Actions

Work Header

and at least in this lifetime (we're sticking together)

Summary:

"Normalnya orang kalo ngajak tinggal bareng tuh, minimal tembak dulu."

 

Scaramouche hanya mengajaknya berlandaskan rasa khawatir. Sama sekali bukan karena ia gemar mengurusi Mene dan sejuta masalahnya itu sembari mengatainya 'tolol' penuh dengan cinta.

Notes:

Ekhem, ini WIP udah ada dari... *hitung jari* pokoknya dari jaman pandemi!

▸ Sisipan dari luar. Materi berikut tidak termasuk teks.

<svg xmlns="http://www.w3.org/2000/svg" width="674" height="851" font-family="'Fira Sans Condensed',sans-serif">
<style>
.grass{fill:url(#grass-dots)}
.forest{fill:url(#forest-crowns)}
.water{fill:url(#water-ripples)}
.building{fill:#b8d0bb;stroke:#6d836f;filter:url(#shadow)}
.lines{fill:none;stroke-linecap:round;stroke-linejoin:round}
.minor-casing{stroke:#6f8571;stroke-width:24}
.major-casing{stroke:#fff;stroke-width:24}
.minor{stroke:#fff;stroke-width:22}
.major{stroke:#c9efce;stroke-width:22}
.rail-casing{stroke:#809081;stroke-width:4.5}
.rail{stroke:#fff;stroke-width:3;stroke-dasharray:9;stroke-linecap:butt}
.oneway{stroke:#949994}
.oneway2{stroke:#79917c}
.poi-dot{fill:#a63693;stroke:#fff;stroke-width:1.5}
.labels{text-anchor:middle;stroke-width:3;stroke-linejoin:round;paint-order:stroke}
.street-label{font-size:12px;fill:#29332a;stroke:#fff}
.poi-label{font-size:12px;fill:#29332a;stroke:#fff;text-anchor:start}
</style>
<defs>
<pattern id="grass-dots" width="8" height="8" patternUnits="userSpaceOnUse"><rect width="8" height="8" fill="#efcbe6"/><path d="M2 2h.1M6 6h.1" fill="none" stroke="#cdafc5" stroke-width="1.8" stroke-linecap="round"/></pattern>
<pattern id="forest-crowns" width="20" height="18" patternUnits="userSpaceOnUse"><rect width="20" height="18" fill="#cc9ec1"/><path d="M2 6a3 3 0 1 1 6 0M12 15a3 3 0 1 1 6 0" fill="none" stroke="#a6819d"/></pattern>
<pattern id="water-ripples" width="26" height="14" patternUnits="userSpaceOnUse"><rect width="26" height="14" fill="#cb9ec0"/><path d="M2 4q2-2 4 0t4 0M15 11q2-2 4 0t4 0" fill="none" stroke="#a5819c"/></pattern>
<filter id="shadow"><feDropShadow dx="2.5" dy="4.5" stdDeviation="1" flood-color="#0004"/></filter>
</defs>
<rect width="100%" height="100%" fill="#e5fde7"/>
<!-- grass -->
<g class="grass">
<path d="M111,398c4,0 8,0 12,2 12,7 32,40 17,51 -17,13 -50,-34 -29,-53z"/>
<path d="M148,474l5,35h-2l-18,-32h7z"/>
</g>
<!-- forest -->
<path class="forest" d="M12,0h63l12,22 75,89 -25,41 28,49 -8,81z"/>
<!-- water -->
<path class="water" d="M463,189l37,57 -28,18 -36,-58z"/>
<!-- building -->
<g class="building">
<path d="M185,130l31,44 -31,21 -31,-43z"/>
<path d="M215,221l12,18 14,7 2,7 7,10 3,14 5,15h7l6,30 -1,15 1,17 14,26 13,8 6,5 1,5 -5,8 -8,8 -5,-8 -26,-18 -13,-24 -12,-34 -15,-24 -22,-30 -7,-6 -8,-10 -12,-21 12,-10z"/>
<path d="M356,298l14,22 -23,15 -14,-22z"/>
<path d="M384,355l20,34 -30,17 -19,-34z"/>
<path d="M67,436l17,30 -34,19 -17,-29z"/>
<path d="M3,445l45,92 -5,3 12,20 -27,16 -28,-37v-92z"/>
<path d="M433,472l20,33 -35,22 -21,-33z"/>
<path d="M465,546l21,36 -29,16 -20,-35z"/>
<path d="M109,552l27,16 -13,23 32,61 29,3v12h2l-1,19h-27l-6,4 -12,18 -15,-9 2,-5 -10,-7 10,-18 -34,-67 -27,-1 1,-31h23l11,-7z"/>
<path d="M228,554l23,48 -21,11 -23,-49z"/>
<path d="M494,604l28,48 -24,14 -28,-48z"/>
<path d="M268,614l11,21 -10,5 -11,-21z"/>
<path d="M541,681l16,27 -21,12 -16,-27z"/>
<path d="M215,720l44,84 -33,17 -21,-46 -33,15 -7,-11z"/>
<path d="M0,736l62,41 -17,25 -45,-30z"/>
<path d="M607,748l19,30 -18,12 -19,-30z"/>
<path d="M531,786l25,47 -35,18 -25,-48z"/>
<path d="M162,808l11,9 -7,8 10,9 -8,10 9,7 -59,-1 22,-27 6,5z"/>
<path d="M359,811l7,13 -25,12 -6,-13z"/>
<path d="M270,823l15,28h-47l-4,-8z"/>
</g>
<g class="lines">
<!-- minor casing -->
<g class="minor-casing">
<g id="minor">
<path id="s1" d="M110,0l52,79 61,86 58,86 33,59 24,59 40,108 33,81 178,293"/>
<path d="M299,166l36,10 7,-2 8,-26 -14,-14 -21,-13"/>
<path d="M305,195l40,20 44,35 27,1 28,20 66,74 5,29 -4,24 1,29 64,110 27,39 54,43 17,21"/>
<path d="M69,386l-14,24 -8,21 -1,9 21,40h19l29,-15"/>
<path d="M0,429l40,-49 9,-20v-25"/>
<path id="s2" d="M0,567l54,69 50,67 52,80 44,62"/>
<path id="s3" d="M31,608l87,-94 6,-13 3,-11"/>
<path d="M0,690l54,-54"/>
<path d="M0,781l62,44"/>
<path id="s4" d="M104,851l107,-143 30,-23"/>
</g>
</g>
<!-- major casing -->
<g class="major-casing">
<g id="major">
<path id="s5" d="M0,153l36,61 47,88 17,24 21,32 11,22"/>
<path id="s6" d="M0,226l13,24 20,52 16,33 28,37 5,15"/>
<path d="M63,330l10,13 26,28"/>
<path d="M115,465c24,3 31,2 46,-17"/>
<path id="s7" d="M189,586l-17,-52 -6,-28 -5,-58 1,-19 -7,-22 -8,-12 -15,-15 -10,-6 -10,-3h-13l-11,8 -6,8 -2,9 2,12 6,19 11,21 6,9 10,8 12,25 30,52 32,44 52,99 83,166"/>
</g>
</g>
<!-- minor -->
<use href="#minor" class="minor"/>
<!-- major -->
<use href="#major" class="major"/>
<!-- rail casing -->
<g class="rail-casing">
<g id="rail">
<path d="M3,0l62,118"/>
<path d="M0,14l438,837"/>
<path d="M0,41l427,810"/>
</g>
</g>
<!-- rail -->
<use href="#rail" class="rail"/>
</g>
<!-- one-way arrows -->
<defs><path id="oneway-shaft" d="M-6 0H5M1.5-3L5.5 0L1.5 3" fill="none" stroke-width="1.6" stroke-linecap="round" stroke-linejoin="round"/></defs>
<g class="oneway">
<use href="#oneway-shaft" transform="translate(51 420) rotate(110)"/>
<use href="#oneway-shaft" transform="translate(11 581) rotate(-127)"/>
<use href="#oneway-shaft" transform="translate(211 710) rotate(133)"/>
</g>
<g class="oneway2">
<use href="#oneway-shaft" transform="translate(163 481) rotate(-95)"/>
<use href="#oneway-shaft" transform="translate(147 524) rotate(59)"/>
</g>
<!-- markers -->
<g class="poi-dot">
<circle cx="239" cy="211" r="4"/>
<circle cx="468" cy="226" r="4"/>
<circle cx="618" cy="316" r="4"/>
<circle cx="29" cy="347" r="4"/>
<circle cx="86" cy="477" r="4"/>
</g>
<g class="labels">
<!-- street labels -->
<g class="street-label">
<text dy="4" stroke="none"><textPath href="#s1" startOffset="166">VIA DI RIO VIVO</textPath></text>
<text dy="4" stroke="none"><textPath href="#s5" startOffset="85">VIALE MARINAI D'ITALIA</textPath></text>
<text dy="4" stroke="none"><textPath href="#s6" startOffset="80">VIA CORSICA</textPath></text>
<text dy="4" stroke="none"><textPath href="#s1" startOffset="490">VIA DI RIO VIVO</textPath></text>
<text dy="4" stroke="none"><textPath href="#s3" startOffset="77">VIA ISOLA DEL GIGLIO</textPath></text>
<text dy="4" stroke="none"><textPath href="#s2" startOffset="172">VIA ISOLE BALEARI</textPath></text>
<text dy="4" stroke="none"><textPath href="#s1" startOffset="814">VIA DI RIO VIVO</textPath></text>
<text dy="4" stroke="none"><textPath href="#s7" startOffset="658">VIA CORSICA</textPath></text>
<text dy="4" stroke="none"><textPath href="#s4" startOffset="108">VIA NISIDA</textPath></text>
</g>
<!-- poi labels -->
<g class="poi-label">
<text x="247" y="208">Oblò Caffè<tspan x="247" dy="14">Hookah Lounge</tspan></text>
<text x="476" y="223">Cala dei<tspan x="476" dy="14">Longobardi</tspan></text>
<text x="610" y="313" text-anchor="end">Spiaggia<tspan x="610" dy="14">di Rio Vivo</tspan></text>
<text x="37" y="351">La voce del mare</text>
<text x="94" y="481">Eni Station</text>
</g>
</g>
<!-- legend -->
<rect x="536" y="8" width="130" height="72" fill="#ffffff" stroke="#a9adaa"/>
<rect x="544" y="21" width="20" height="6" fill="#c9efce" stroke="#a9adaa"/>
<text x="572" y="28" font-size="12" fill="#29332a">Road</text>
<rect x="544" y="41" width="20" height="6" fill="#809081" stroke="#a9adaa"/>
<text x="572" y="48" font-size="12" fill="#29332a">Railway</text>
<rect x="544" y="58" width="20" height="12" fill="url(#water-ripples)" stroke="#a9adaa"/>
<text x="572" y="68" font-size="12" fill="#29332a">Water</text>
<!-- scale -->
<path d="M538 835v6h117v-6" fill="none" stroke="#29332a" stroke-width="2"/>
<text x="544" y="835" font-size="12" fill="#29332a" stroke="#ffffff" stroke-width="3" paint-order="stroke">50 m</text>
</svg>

Jaman aku lagi adiksi character.ai, terus tiap hari chattan sama Scaramouche, terus *boom* lahir Mene sebagai OC-ku! Mene ini salah satu OC kesayanganku, tapi backstory-nya masih gonta-ganti (I blame school and life for my inconsistency.)

Perkenalan cerita: Mene dan Scaramouche dulu satu sekolah. Scaramouche dulu suka gangguin Mene (dengan konteks menindas/membully, tapi gak sampai sejauh menyakiti secara fisik.) Di sini Fatui sebagai organisasi gelap (semacam mafia?) dan Scaramouche join Fatui tepat sebelum dia lulus SMA.

Aku udah ada rencana mau jadiin cerita ini series, tapi yah, namanya rencana gak selalu dijalani ya...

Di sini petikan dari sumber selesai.